━━━ DATA EXTRACTS
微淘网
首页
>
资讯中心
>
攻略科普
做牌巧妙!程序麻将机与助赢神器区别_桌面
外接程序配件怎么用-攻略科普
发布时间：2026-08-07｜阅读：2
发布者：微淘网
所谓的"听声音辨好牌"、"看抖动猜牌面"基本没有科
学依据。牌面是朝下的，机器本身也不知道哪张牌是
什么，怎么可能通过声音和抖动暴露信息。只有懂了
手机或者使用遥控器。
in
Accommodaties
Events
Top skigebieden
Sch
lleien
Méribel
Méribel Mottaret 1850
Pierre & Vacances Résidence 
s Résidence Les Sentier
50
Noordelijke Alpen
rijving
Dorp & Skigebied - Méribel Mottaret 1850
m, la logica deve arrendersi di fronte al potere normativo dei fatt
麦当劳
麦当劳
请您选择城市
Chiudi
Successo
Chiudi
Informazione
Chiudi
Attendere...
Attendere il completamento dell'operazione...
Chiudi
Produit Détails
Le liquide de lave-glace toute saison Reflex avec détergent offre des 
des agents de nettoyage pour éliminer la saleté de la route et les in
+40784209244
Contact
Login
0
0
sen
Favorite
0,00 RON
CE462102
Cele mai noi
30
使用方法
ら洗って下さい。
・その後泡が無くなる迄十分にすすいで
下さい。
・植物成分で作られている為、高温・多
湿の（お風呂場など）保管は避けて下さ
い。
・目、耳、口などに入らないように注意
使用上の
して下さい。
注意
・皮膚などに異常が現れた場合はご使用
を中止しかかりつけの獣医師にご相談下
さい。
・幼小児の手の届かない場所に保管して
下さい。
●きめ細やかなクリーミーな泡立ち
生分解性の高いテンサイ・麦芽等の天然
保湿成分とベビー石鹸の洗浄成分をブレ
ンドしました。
━━━━━━
━━━ DATA EXTRACTS
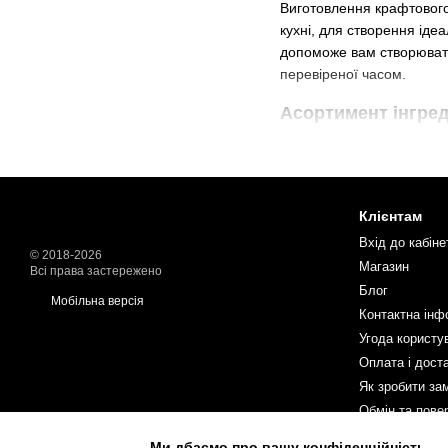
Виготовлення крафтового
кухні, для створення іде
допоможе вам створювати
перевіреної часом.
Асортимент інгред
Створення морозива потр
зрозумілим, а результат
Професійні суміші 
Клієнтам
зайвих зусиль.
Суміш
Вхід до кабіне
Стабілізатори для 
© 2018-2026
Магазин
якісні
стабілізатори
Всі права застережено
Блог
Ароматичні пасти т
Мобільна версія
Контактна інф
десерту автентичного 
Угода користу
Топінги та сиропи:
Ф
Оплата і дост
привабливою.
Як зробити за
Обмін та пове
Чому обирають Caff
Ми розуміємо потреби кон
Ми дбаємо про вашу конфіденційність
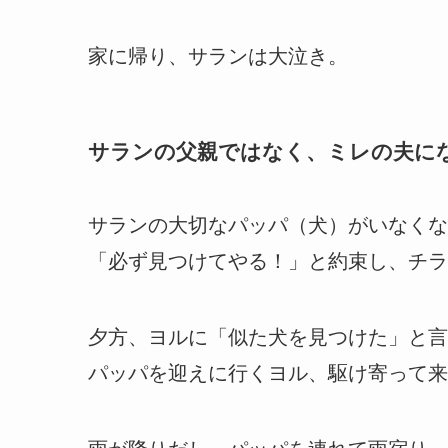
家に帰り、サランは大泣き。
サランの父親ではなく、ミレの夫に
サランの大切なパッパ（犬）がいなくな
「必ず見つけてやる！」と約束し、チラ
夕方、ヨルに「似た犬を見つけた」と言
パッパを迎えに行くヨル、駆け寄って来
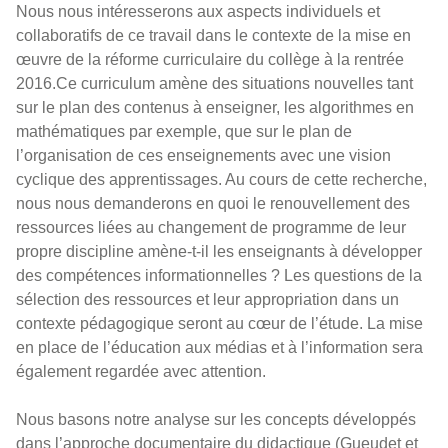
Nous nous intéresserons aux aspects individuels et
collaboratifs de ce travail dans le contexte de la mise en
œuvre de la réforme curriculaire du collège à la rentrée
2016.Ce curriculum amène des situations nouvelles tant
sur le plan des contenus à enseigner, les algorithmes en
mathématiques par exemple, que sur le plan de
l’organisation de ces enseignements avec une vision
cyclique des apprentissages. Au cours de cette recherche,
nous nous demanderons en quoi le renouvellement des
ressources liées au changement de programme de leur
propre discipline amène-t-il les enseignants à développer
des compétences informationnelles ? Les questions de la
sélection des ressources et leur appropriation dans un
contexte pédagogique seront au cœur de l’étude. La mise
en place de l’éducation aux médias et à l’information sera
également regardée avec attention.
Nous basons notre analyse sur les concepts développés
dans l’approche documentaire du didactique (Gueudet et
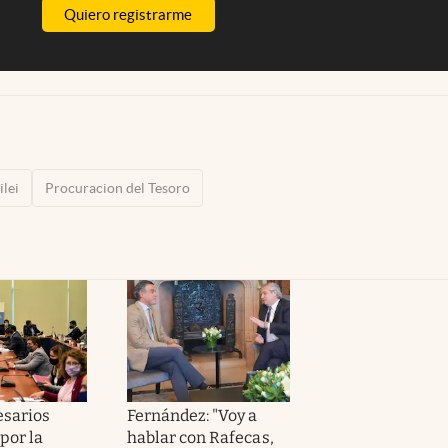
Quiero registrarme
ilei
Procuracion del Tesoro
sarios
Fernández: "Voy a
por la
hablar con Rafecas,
━━━━━━
## WORK TO COMPLETE
Search the lines above for the string "mise", then show every one that has it.

## RESULT
collaboratifs de ce travail dans le contexte de la mise en
contexte pédagogique seront au cœur de l’étude. La mise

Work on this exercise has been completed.